Short Communication | Open Access
K. Cara Woodwark, Simon J. Hubbard, Stephen G. Oliver, "Sequence Search Algorithms for Single Pass Sequence Identification: Does One Size Fit All?", International Journal of Genomics, vol. 2, Article ID 725213, 6 pages, 2001. https://doi.org/10.1002/cfg.61
Sequence Search Algorithms for Single Pass Sequence Identification: Does One Size Fit All?

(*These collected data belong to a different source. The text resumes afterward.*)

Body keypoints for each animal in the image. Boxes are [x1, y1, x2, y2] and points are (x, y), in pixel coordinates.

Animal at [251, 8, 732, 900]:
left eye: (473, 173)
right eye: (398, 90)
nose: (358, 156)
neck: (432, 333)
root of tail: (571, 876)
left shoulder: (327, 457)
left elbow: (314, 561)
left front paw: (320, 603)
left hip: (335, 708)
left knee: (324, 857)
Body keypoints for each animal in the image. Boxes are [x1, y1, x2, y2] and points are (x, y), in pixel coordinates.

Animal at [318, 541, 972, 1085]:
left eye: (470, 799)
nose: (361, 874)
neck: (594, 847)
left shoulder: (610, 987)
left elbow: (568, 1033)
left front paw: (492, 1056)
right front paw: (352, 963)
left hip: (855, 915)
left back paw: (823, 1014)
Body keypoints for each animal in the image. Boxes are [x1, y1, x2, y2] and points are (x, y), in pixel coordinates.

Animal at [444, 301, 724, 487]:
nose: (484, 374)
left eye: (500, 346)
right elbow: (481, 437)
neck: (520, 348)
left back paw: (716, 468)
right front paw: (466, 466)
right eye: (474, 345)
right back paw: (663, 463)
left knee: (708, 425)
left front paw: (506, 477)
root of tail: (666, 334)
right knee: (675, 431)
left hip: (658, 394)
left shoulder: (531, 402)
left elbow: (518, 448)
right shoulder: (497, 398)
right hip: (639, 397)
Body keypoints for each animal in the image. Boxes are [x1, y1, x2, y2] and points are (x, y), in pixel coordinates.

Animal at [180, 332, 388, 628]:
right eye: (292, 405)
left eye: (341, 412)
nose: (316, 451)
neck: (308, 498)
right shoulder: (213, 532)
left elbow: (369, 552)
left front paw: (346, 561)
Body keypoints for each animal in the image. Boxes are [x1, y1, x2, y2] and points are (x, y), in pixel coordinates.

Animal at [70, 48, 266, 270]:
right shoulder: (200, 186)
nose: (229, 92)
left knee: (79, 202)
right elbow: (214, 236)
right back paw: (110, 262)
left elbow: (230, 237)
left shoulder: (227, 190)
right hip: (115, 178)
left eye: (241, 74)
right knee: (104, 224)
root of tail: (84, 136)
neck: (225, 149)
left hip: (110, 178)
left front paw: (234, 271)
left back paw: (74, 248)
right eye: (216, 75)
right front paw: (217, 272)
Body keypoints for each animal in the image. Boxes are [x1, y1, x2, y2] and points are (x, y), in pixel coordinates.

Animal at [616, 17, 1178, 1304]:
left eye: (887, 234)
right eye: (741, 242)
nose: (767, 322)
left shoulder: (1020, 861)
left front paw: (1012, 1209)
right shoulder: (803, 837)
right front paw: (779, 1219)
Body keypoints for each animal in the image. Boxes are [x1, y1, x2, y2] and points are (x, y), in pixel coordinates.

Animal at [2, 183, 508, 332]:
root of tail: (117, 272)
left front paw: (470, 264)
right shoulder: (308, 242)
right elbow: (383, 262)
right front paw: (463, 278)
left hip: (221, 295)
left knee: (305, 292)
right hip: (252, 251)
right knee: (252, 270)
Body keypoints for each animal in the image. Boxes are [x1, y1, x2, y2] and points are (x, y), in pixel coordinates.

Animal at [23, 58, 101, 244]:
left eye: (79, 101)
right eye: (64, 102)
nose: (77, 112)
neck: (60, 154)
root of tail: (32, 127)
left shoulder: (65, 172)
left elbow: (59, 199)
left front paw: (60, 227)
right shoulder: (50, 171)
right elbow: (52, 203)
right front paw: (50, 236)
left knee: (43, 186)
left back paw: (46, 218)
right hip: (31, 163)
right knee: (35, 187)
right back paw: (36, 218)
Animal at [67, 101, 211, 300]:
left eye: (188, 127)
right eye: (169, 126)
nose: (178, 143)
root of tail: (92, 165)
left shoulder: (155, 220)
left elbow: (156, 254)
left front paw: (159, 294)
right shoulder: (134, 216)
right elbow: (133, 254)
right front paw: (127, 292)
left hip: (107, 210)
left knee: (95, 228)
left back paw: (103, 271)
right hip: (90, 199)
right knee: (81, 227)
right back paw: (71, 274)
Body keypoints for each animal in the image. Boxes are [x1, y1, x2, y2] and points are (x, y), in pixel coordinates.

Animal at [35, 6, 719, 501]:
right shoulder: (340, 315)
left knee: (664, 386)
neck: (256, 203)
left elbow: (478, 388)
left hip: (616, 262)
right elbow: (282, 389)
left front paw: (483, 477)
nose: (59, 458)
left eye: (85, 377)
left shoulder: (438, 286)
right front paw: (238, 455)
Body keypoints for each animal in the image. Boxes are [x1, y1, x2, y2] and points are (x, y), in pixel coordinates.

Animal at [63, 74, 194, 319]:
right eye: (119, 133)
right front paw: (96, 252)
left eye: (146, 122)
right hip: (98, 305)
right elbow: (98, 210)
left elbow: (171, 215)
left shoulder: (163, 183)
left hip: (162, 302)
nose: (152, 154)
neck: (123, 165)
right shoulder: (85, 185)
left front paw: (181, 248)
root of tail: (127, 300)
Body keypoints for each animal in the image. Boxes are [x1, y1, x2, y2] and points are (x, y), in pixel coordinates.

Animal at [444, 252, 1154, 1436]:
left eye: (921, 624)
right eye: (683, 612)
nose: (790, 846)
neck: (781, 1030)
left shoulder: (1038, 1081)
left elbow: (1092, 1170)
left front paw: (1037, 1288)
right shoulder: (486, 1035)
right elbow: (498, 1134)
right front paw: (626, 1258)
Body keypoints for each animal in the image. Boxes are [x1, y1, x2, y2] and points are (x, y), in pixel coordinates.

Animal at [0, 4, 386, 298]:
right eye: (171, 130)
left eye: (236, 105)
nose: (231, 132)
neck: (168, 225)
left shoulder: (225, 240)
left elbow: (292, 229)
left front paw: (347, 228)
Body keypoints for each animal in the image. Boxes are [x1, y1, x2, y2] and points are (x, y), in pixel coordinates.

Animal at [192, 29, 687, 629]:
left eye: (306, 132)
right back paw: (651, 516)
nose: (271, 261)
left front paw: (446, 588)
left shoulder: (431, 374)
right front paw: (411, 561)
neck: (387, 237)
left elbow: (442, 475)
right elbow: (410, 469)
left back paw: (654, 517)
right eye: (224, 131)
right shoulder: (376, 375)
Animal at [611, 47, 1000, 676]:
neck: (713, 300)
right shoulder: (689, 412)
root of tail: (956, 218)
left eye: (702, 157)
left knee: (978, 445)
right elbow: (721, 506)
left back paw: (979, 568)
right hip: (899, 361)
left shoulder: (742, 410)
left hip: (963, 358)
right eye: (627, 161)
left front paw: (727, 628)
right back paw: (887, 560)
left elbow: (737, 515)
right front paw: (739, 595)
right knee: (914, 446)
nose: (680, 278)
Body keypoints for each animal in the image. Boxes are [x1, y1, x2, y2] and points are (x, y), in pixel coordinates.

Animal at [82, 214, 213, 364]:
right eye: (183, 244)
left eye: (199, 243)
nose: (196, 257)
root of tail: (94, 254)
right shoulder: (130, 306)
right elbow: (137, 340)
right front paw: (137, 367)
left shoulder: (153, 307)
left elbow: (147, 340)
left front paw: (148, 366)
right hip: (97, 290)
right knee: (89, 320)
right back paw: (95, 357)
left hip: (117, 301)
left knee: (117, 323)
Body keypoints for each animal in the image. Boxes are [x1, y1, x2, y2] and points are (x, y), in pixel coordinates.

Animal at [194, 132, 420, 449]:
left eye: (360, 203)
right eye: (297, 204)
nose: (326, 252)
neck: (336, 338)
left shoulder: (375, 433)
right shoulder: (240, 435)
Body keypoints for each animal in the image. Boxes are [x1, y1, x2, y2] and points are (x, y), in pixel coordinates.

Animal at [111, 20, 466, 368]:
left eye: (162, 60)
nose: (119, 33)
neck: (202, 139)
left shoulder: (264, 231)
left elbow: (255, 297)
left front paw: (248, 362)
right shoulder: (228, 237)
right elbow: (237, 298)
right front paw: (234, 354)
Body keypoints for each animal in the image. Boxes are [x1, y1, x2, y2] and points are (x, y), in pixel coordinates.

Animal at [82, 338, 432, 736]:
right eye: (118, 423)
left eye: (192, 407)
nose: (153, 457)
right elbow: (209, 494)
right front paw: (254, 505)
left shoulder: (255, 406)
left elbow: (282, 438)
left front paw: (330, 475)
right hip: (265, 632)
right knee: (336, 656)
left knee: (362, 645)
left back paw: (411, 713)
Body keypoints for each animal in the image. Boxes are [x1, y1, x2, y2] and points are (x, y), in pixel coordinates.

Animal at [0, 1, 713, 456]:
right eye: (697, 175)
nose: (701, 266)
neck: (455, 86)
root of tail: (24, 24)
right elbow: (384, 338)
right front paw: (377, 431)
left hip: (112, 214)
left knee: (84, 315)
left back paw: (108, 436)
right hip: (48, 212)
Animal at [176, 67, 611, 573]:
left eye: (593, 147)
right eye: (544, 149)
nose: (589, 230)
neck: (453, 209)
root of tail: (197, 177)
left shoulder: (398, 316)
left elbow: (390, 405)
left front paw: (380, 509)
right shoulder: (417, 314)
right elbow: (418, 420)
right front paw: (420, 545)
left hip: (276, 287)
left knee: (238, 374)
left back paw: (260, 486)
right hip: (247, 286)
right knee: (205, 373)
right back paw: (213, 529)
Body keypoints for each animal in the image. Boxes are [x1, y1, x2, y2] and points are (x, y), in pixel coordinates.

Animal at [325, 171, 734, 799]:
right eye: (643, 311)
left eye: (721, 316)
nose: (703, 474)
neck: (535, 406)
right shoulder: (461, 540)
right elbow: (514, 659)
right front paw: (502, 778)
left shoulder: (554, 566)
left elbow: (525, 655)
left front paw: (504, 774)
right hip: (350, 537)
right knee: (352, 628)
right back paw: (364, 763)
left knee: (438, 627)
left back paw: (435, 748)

Bioinformatic tools have become essential to biologists in their quest to understand the vast quantities of sequence data, and now whole genomes, which are being produced at an ever increasing rate. Much of these sequence data are single-pass sequences, such as sample sequences from organisms closely related to other organisms of interest which have already been sequenced, or cDNAs or expressed sequence tags (ESTs). These single-pass sequences often contain errors, including frameshifts, which complicate the identification of homologues, especially at the protein level. Therefore, sequence searches with this type of data are often performed at the nucleotide level. The most commonly used sequence search algorithms for the identification of homologues are Washington University’s and the National Center for Biotechnology Information’s (NCBI) versions of the BLAST suites of tools, which are to be found on websites all over the world. The work reported here examines the use of these tools for comparing sample sequence datasets to a known genome. It shows that care must be taken when choosing the parameters to use with the BLAST algorithms. NCBI’s version of gapped BLASTn gives much shorter, and sometimes different, top alignments to those found using Washington University’s version of BLASTn (which also allows for gaps), when both are used with their default parameters. Most of the differences in performance were found to be due to the choices of default parameters rather than underlying differences between the two algorithms. Washington University’s version, used with defaults, compares very favourably with the results obtained using the accurate but computationally intensive Smith–Waterman algorithm.
Copyright © 2001 Hindawi Publishing Corporation. This is an open access article distributed under the Creative Commons Attribution License, which permits unrestricted use, distribution, and reproduction in any medium, provided the original work is properly cited.